# Milestone 2 : The notebook #

## Introduction ## 

In this notebook the reader will find the pre-analysis of the dataset, some code sample to showcase that the ideas presented in the README are actually realisable and finally a couple of data visualisation to explore some ideas on how we will use the data at our disposal. 

In [4]:
import numpy as np
import pandas as pd
import folium
import urllib
import json
import socket
from ipwhois import IPWhois
import pycountry


To showcase what we can do with the current data we downloaded three examples files.

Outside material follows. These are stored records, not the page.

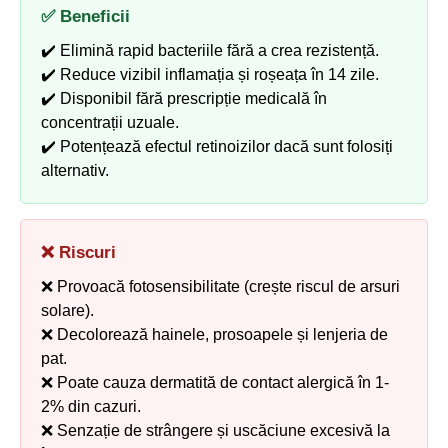
✅ Beneficii
✔️ Elimină rapid bacteriile fără a crea rezistență.
✔️ Reduce vizibil inflamația și roșeața în 14 zile.
✔️ Disponibil fără prescripție medicală în
concentrații uzuale.
✔️ Potențează efectul retinoizilor dacă sunt folosiți
alternativ.
❌ Riscuri
❌ Provoacă fotosensibilitate (crește riscul de arsuri
solare).
❌ Decolorează hainele, prosoapele și lenjeria de
pat.
❌ Poate cauza dermatită de contact alergică în 1-
2% din cazuri.
❌ Senzație de strângere și uscăciune excesivă la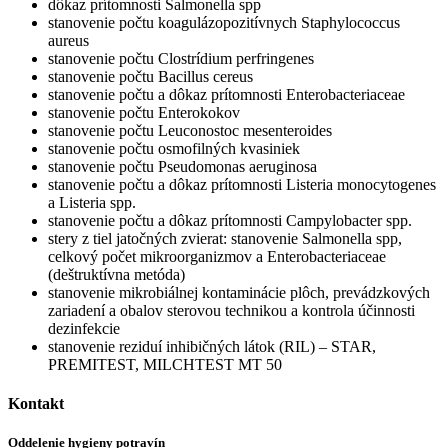
dôkaz prítomnosti Salmonella spp
stanovenie počtu koagulázopozitívnych Staphylococcus
aureus
stanovenie počtu Clostrídium perfringenes
stanovenie počtu Bacillus cereus
stanovenie počtu a dôkaz prítomnosti Enterobacteriaceae
stanovenie počtu Enterokokov
stanovenie počtu Leuconostoc mesenteroides
stanovenie počtu osmofilných kvasiniek
stanovenie počtu Pseudomonas aeruginosa
stanovenie počtu a dôkaz prítomnosti Listeria monocytogenes
a Listeria spp.
stanovenie počtu a dôkaz prítomnosti Campylobacter spp.
stery z tiel jatočných zvierat: stanovenie Salmonella spp,
celkový počet mikroorganizmov a Enterobacteriaceae
(deštruktívna metóda)
stanovenie mikrobiálnej kontaminácie plôch, prevádzkových
zariadení a obalov sterovou technikou a kontrola účinnosti
dezinfekcie
stanovenie reziduí inhibičných látok (RIL) – STAR,
PREMITEST, MILCHTEST MT 50
Kontakt
Oddelenie hygieny potravín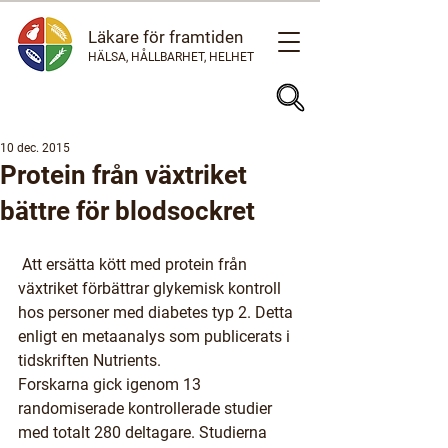
Läkare för framtiden
HÄLSA, HÅLLBARHET, HELHET
10 dec. 2015
Protein från växtriket
bättre för blodsockret
 Att ersätta kött med protein från 
växtriket förbättrar glykemisk kontroll 
hos personer med diabetes typ 2. Detta 
enligt en metaanalys som publicerats i 
tidskriften Nutrients.
Forskarna gick igenom 13 
randomiserade kontrollerade studier 
med totalt 280 deltagare. Studierna 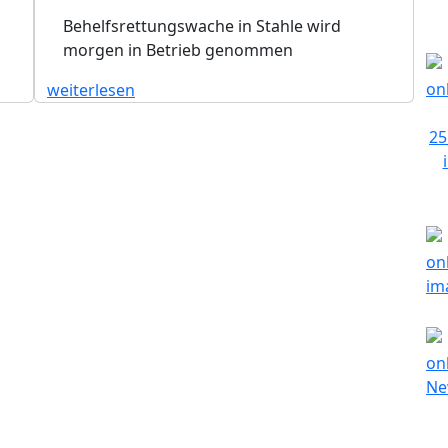
Behelfsrettungswache in Stahle wird
morgen in Betrieb genommen
weiterlesen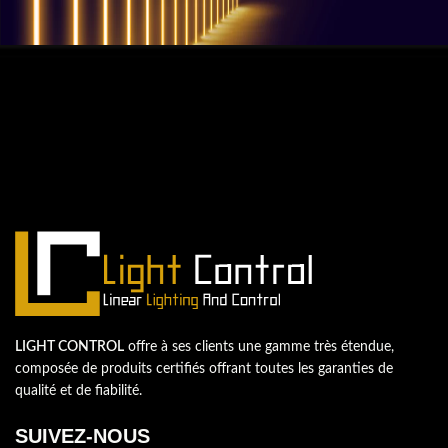
QUESTIONS? WE ARE HERE TO HELP!
Nous sommes impatients de
commencer un nouveau projet.
Passons votre entreprise au niveau supérieur!
Contactez-nous
LIGHT CONTROL
offre à ses clients une gamme très étendue,
composée de produits certifiés offrant toutes les garanties de
qualité et de fiabilité.
SUIVEZ-NOUS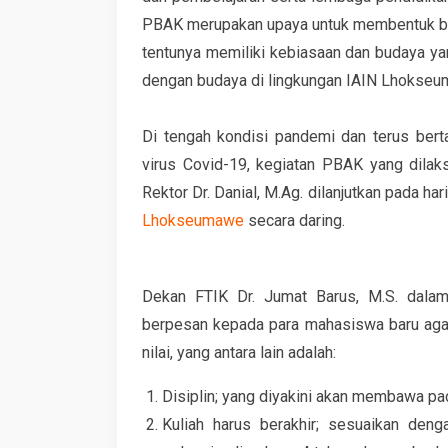
PBAK merupakan upaya untuk membentuk bu
tentunya memiliki kebiasaan dan budaya ya
dengan budaya di lingkungan IAIN Lhokseu
Di tengah kondisi pandemi dan terus bert
virus Covid-19, kegiatan PBAK yang dila
Rektor Dr. Danial, M.Ag. dilanjutkan pada h
Lhokseumawe
secara daring.
Dekan FTIK Dr. Jumat Barus, M.S. dalam
berpesan kepada para mahasiswa baru agar
nilai, yang antara lain adalah:
Disiplin; yang diyakini akan membawa p
Kuliah harus berakhir; sesuaikan den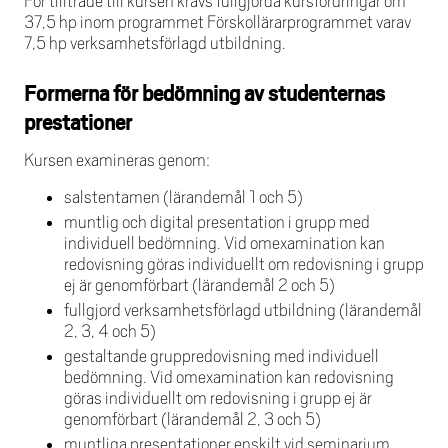
För tillträde till kursen krävs fullgjorda kursfordringar om
37,5 hp inom programmet Förskollärarprogrammet varav
7,5 hp verksamhetsförlagd utbildning.
Formerna för bedömning av studenternas
prestationer
Kursen examineras genom:
salstentamen (lärandemål 1 och 5)
muntlig och digital presentation i grupp med
individuell bedömning. Vid omexamination kan
redovisning göras individuellt om redovisning i grupp
ej är genomförbart (lärandemål 2 och 5)
fullgjord verksamhetsförlagd utbildning (lärandemål
2, 3, 4 och 5)
gestaltande gruppredovisning med individuell
bedömning. Vid omexamination kan redovisning
göras individuellt om redovisning i grupp ej är
genomförbart (lärandemål 2, 3 och 5)
muntliga presentationer enskilt vid seminarium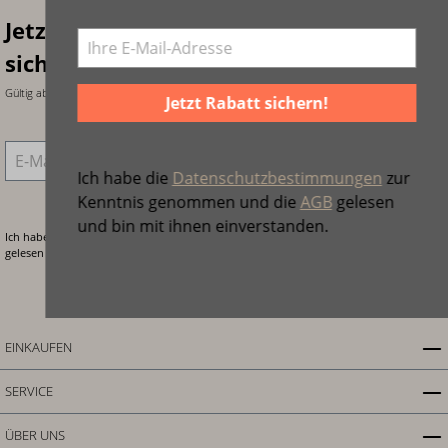
Jetzt anmelden & 10€ Gutschein
sichern!
Gültig ab einem Warenwert von 99€ bei Anmeldung zum Newsletter.
Jetzt Rabatt sichern!
E-Mail-Adresse
*
Ich habe die
Datenschutzbestimmungen
zur
Kenntnis genommen und die
AGB
gelesen
und bin mit ihnen einverstanden.
Ich habe die
Datenschutzbestimmungen
zur Kenntnis genommen und die
AGB
gelesen und bin mit ihnen einverstanden.
Jetzt anmelden!
EINKAUFEN
SERVICE
ÜBER UNS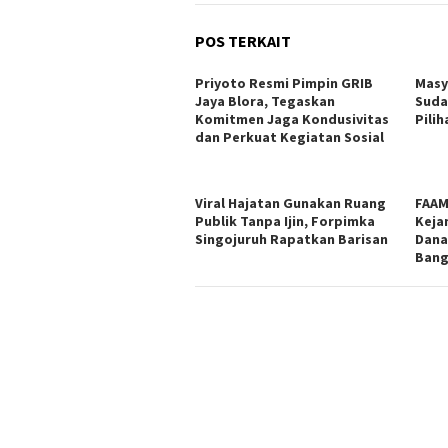
POS TERKAIT
Priyoto Resmi Pimpin GRIB
Masy
Jaya Blora, Tegaskan
Suda
Komitmen Jaga Kondusivitas
Pili
dan Perkuat Kegiatan Sosial
Viral Hajatan Gunakan Ruang
FAAM
Publik Tanpa Ijin, Forpimka
Keja
Singojuruh Rapatkan Barisan
Dana
Bang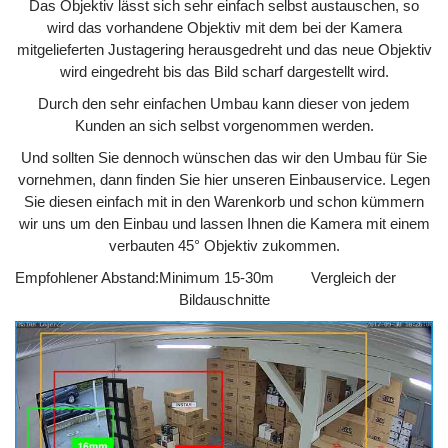
Das Objektiv lässt sich sehr einfach selbst austauschen, so
wird das vorhandene Objektiv mit dem bei der Kamera
mitgelieferten Justagering herausgedreht und das neue Objektiv
wird eingedreht bis das Bild scharf dargestellt wird.
Durch den sehr einfachen Umbau kann dieser von jedem
Kunden an sich selbst vorgenommen werden.
Und sollten Sie dennoch wünschen das wir den Umbau für Sie
vornehmen, dann finden Sie hier unseren Einbauservice. Legen
Sie diesen einfach mit in den Warenkorb und schon kümmern
wir uns um den Einbau und lassen Ihnen die Kamera mit einem
verbauten 45° Objektiv zukommen.
Empfohlener Abstand:
Minimum 15-30m
Vergleich der
Bildauschnitte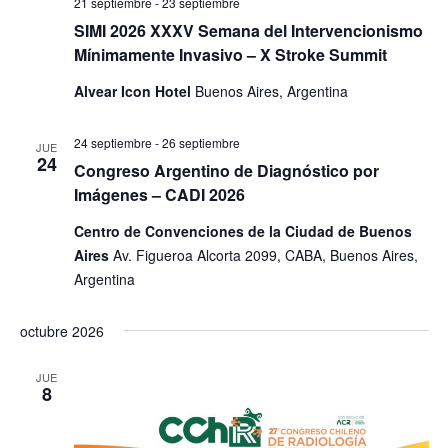
21 septiembre
-
23 septiembre
SIMI 2026 XXXV Semana del Intervencionismo
Mínimamente Invasivo – X Stroke Summit
Alvear Icon Hotel
Buenos Aires, Argentina
24 septiembre
-
26 septiembre
JUE
24
Congreso Argentino de Diagnóstico por
Imágenes – CADI 2026
Centro de Convenciones de la Ciudad de Buenos
Aires
Av. Figueroa Alcorta 2099, CABA, Buenos Aires,
Argentina
octubre 2026
JUE
8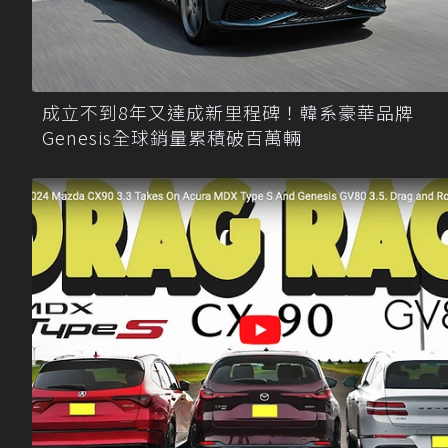
成立不到8年又達成新里程碑！韓系豪華品牌
Genesis全球銷量累積破百萬輛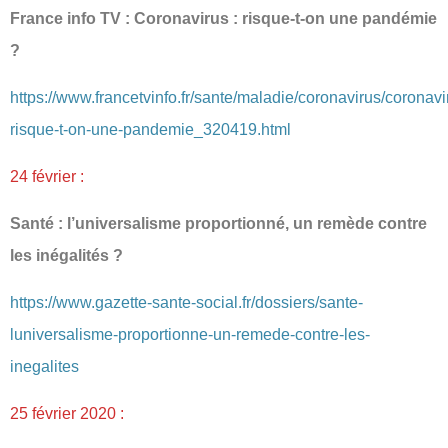
France info TV : Coronavirus : risque-t-on une pandémie
?
https://www.francetvinfo.fr/sante/maladie/coronavirus/coronavi
risque-t-on-une-pandemie_320419.html
24 février :
Santé : l’universalisme proportionné, un remède contre
les inégalités ?
https://www.gazette-sante-social.fr/dossiers/sante-
luniversalisme-proportionne-un-remede-contre-les-
inegalites
25 février 2020 :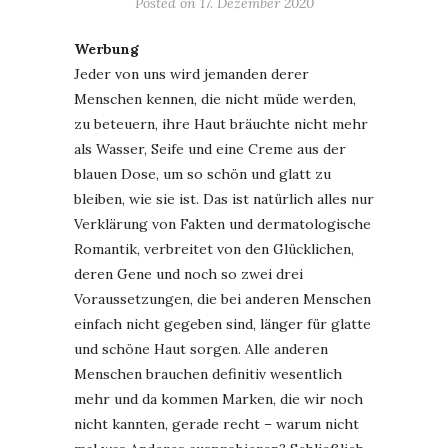
Posted on
17. Dezember 2020
Werbung
Jeder von uns wird jemanden derer
Menschen kennen, die nicht müde werden,
zu beteuern, ihre Haut bräuchte nicht mehr
als Wasser, Seife und eine Creme aus der
blauen Dose, um so schön und glatt zu
bleiben, wie sie ist. Das ist natürlich alles nur
Verklärung von Fakten und dermatologische
Romantik, verbreitet von den Glücklichen,
deren Gene und noch so zwei drei
Voraussetzungen, die bei anderen Menschen
einfach nicht gegeben sind, länger für glatte
und schöne Haut sorgen. Alle anderen
Menschen brauchen definitiv wesentlich
mehr und da kommen Marken, die wir noch
nicht kannten, gerade recht – warum nicht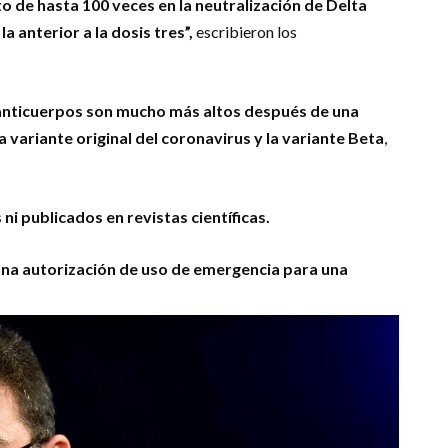
 de hasta 100 veces en la neutralización de Delta
 anterior a la dosis tres”,
escribieron los
 anticuerpos son mucho más altos después de una
 variante original del coronavirus y la variante Beta
,
ni publicados en revistas científicas.
 una autorización de uso de emergencia para una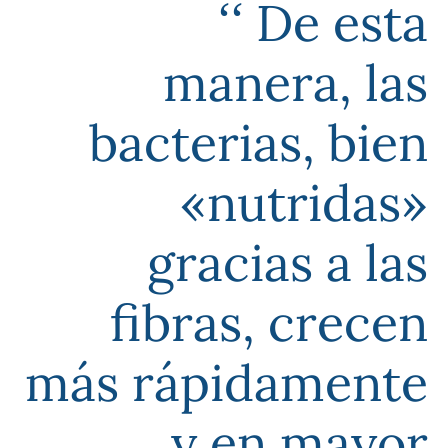
De esta
manera, las
bacterias, bien
«nutridas»
gracias a las
fibras, crecen
más rápidamente
y en mayor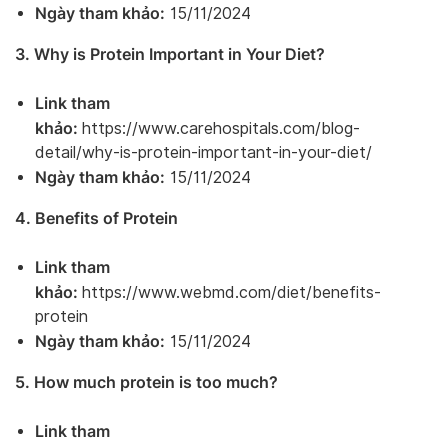
Ngày tham khảo:
15/11/2024
3. Why is Protein Important in Your Diet?
Link tham
khảo:
https://www.carehospitals.com/blog-
detail/why-is-protein-important-in-your-diet/
Ngày tham khảo:
15/11/2024
4. Benefits of Protein
Link tham
khảo:
https://www.webmd.com/diet/benefits-
protein
Ngày tham khảo:
15/11/2024
5. How much protein is too much?
Link tham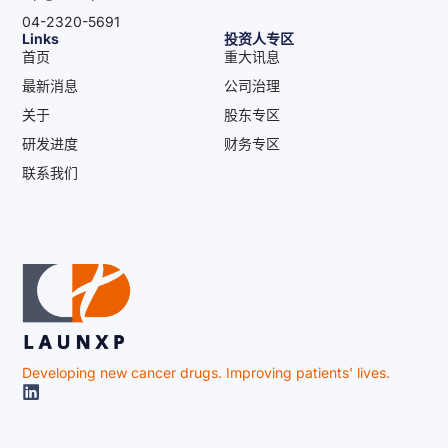
04-2320-5691
Links
投资人专区
首页
重大讯息
最新消息
公司治理
关于
股东专区
研发进度
财务专区
联系我们
Developing new cancer drugs. Improving patients' lives.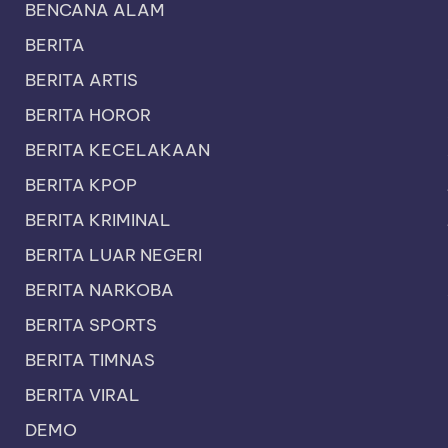
BENCANA ALAM
BERITA
BERITA ARTIS
BERITA HOROR
BERITA KECELAKAAN
BERITA KPOP
BERITA KRIMINAL
BERITA LUAR NEGERI
BERITA NARKOBA
BERITA SPORTS
BERITA TIMNAS
BERITA VIRAL
DEMO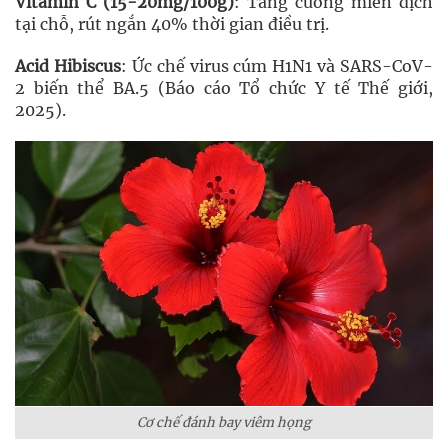
Vitamin C (15-20mg/100g)
: Tăng cường miễn dịch
tại chỗ, rút ngắn 40% thời gian điều trị.
Acid Hibiscus
: Ức chế virus cúm H1N1 và SARS-CoV-
2 biến thể BA.5 (Báo cáo Tổ chức Y tế Thế giới,
2025).
Cơ chế đánh bay viêm họng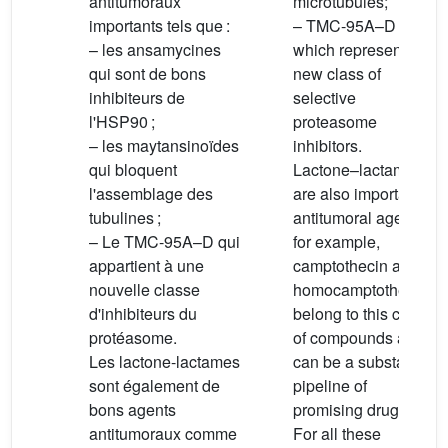
antitumoraux
microtubules;
importants tels que :
– TMC-95A–D
– les ansamycines
which represent a
qui sont de bons
new class of
inhibiteurs de
selective
l'HSP90 ;
proteasome
– les maytansinoïdes
inhibitors.
qui bloquent
Lactone–lactames
l'assemblage des
are also important
tubulines ;
antitumoral agents;
– Le TMC-95A–D qui
for example,
appartient à une
camptothecin and
nouvelle classe
homocamptothecins
d'inhibiteurs du
belong to this class
protéasome.
of compounds and
Les lactone-lactames
can be a substantial
sont également de
pipeline of
bons agents
promising drugs.
antitumoraux comme
For all these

The way we take care of big data will be explained further in the notebook.

In [5]:
# Load data
# 20150218230000.export.CSV  20150218230000.gkg.csv  20150218230000.mentions.CSV
DATA_PATH = "data/"
MAP_PATH = DATA_PATH + "world.geo.json/countries/"
COUNTRY_CODE_DATA = DATA_PATH + "country-codes/data/country-codes.csv"

export_d = pd.read_csv(DATA_PATH + "20150218230000.export.CSV",sep='\t', names=get_export_names())
gkg = pd.read_csv(DATA_PATH + "20150218230000.gkg.csv",sep='\t', header=None)
mention_d = pd.read_csv(DATA_PATH + "20150218230000.mentions.CSV", sep="\t", names=get_mentions_names())

### Helpers functions ###

In the next cell there is a couple of function that helps us easily interact with the data.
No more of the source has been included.